Unfazed, Lodewijk navigated political players’ varying objectives to forge consensus. The “not-invented-here” mindset (familiar in the private sector, too) was a particularly tricky current to overcome. Getting everyone on board, on time ensured the new policy proposal would have the momentum and ownership to withstand being contested in court.

A pushback-proof business case

Allaying commercial pushback was, pleasingly, a win-win scenario. Canal tour operators raised concerns that traffic-limiting regulations would drain viability from their business models. Diving into their self-reported accounts, Lodewijk showed this wasn’t the case. Their books proved the policies proposed would allow for healthy business continuity.

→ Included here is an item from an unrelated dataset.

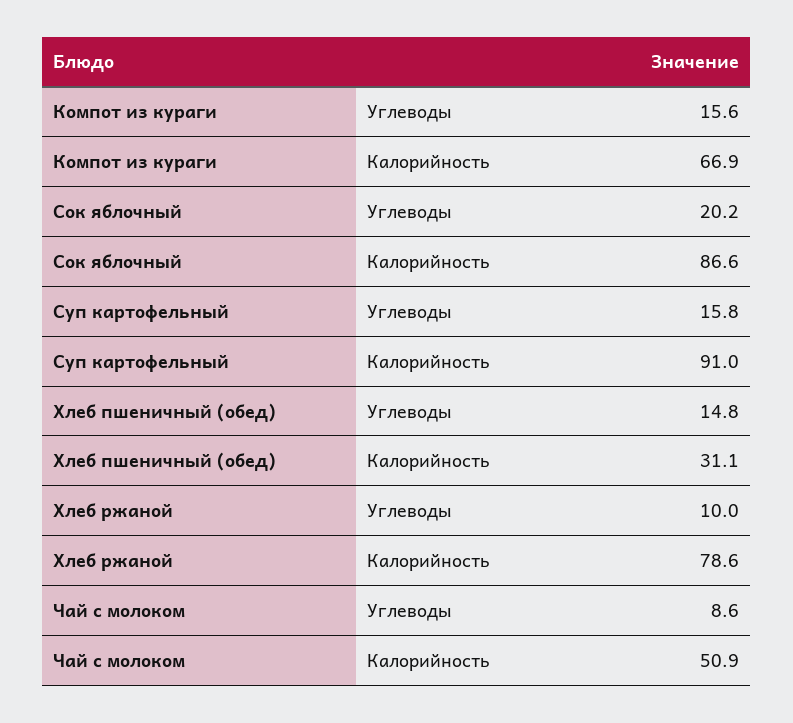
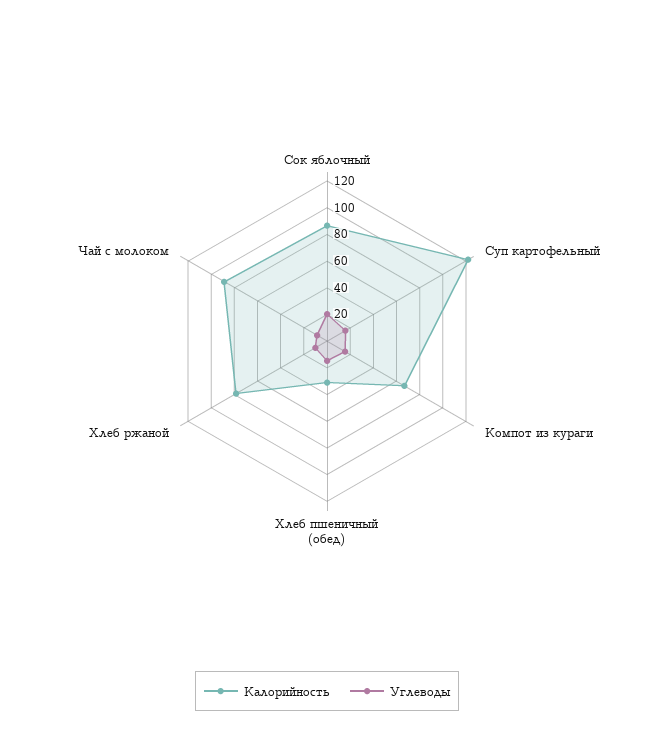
Калорийность, Суп картофельный: 91 -> 120
Калорийность, Чай с молоком: 50.9 -> 90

This combination of analytical data-crunching, business nouse and political tact effectively disarmed the client’s main opponents. Just as importantly, it gave the municipal policymakers confidence that they weren’t asking for the impossible, nor harming the local economy.

Sustainability also came into the mix: cleaning up transport on the canals is a local government priority. Lodewijk outlined and completed (no takeover by underlings here) research on feasible routes forward. Handily, his expertise in electric transport primed his take to resonate: he’s previously started an e-scooter supply company (hands-on battery re-engineering included), worked on electric road transport for major courier TNT Express, and advised KLM on sustainable fuelling.

For this project, his trusted analysis showed stakeholders that electric boats and seamless daily operations aren’t mutually exclusive.

Impact.

A policy green light

The bulk of the municipality’s new policy has been court-approved: commercial licences to operate canal tours will be time-limited, with periodic re-applications required. Any further legal bodies are set to give it the green light, too.

Lodewijk stayed on hand for analysis and advice at every stage, from research to legal go-ahead. That’s how we work at The Strategy Office — no bobbing in and out with never-ending handovers. We find results tend to flow better that way.